15/05/2026
O irmão permaneceu sozinho no imóvel deixado pela família por mais de uma década.
Era ele quem pagava IPTU, fazia reformas, cuidava da manutenção e tratava a casa como verdadeira propriedade sua. Enquanto isso, os demais herdeiros viviam em outras cidades e nunca questionaram a posse, cobraram aluguel ou sequer iniciaram o inventário.
Anos depois, ele ajuizou ação de usucapião. E a Justiça reconheceu o direito.
O entendimento foi reforçado pelo Superior Tribunal de Justiça no Informativo de Jurisprudência nº 822, publicado em agosto de 2024, no julgamento do AgInt no AREsp 2.355.307/SP, sob relatoria do ministro Raul Araújo. A decisão da Quarta Turma consolidou posição que já havia sido adotada anteriormente no REsp 1.631.859/SP, relatado pela ministra Nancy Andrighi.
Na prática, o STJ reconhece que o herdeiro pode adquirir por usucapião o imóvel da herança quando exerce posse exclusiva, contínua e sem oposição dos demais, agindo efetivamente como proprietário.
A fundamentação está no artigo 1.238 do Código Civil. Em regra, a usucapião extraordinária exige quinze anos de posse. Porém, esse prazo pode ser reduzido para dez anos quando o ocupante utiliza o imóvel como moradia habitual ou realiza obras e melhorias relevantes.
E existe um detalhe que costuma surpreender muitas famílias: nem mesmo a ausência de inventário impede o reconhecimento da usucapião. Ainda que a partilha nunca tenha sido formalizada, a posse exclusiva pode gerar efeitos jurídicos concretos.

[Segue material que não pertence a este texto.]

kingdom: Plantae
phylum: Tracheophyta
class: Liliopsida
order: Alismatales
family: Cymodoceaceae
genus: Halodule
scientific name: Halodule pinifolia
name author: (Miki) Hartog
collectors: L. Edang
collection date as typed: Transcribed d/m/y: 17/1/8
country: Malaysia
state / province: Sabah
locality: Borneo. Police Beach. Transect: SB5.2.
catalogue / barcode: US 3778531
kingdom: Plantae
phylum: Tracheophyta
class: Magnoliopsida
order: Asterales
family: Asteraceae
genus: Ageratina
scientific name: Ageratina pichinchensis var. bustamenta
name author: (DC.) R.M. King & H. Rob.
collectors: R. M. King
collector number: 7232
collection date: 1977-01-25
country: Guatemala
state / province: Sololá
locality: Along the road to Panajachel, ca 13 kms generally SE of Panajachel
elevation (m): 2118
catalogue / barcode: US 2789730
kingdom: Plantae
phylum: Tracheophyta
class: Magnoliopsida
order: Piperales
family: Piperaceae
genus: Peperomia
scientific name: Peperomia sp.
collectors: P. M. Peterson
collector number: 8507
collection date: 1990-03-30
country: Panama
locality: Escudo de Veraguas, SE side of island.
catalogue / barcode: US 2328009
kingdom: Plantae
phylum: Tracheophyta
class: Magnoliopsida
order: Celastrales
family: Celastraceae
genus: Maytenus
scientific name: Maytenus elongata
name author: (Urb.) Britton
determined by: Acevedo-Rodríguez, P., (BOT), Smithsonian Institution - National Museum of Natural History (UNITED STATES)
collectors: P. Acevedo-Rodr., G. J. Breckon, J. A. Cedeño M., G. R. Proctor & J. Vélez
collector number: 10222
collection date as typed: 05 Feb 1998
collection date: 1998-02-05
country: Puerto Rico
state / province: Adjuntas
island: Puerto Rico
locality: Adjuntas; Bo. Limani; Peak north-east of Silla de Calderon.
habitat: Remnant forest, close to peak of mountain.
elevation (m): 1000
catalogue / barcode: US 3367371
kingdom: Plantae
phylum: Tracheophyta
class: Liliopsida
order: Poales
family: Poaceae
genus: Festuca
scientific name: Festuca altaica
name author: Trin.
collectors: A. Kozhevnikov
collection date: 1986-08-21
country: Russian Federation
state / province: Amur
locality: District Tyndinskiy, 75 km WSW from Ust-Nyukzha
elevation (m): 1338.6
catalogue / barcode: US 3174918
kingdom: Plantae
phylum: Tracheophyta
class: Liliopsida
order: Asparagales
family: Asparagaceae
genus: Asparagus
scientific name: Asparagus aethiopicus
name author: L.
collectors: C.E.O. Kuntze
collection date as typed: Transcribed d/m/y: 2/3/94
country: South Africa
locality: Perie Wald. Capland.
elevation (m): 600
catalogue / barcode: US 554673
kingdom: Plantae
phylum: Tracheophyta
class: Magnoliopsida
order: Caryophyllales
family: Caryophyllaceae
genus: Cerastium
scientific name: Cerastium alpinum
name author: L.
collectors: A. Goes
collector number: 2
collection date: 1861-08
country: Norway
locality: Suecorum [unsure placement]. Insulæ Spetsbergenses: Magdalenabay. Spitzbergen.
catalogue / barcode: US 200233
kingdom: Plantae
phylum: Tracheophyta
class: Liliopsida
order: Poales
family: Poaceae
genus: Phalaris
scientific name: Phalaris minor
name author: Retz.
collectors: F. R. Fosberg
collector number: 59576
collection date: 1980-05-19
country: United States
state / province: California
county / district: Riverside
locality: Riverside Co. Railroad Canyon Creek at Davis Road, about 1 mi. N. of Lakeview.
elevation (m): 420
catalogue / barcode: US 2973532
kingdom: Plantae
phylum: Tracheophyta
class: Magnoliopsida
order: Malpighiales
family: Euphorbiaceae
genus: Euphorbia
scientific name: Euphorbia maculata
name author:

O que faz os demais herdeiros perderem espaço sobre o imóvel não é apenas a passagem do tempo. É a soma de fatores como abandono, ausência de oposição e total falta de participação na administração do bem.
Quem permanece anos sem tomar qualquer providência, sem contestar a ocupação e sem buscar regularizar a herança, pode acabar vendo o imóvel ser reconhecido judicialmente em favor daquele herdeiro que assumiu sozinho todas as responsabilidades da propriedade.
Em herança parada, o relógio jurídico não f**a parado junto.